* **Tasks and exercises**:
**A.** Print the portion of the CNN blog post below that begins with the words containing "Alas, it was" and ends with "home base toilet.".
**B.** According to the CNN blog post below, which contest ended without a winner?
**C.** In the CNN blog post below, list every group of people whose early encounters with the Peon Warriors are named as a subject of their shared stories.

* **Passage**:
The chronicles of CNN's boot camp known as The VJ Program. We Peon Warriors began meeting here to share humiliating and humorous stories about early encounters with CNN anchors, directors, producers and brutal cafeteria employees. We divulged what it was like to be broke, foolish and referred to not by name but by function. And while we've moved on in life...the inner Peon still remains.
Check it, Peons: Your CNN Humiliation Compartmentalized
Wednesday, January 02, 2008
BOWEL MOVEMENTS: TAKE ME HOME
Tragedy has struck:
There is no winner for the Name That Peon contest.
This is most upsetting, so I will not dwell upon it. I wanted to give out a t-shirt, thereby garnering publicity for Mama D's and offering a gym t-shirt for someone else.
Alas, it was not meant to be.
Anyway,
I was talking to a former CNNer the other night, and I came to a truly fascinating conclusion:
My bowels prefer their home base toilet.

* **Recorded data**:
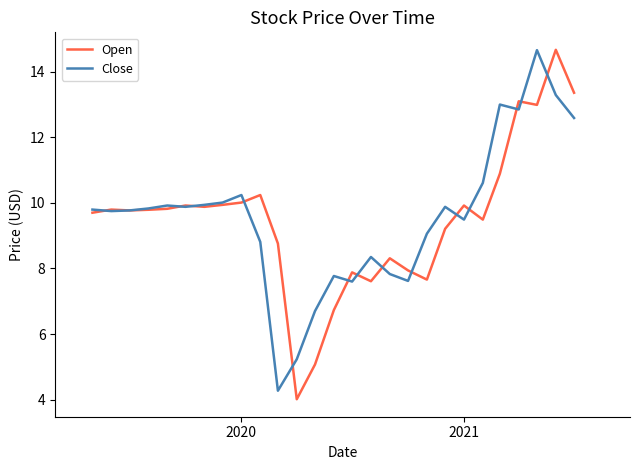

Count the number of categories in the chart.

27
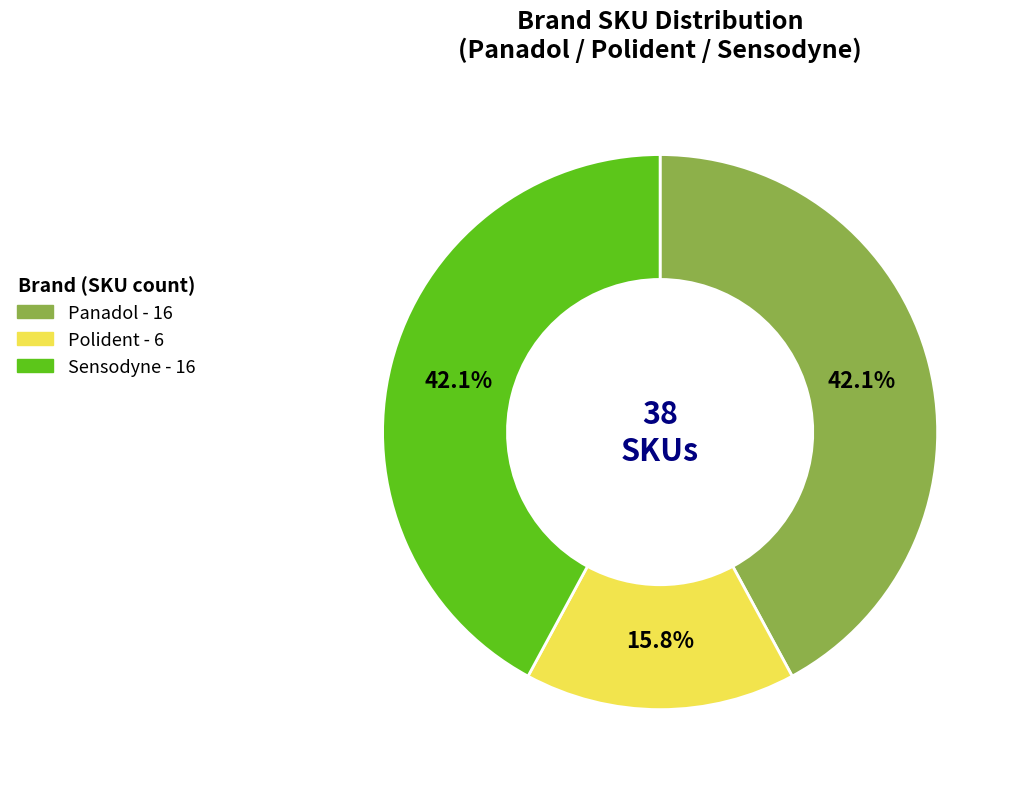

What is the ratio of the value at Panadol to the value at Sensodyne?

1.0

* **Solutions below**:
**A.**
Alas, it was not meant to be.
Anyway,
I was talking to a former CNNer the other night, and I came to a truly fascinating conclusion:
My bowels prefer their home base toilet.

**B.** The Name That Peon contest.

**C.** CNN anchors, directors, producers, and brutal cafeteria employees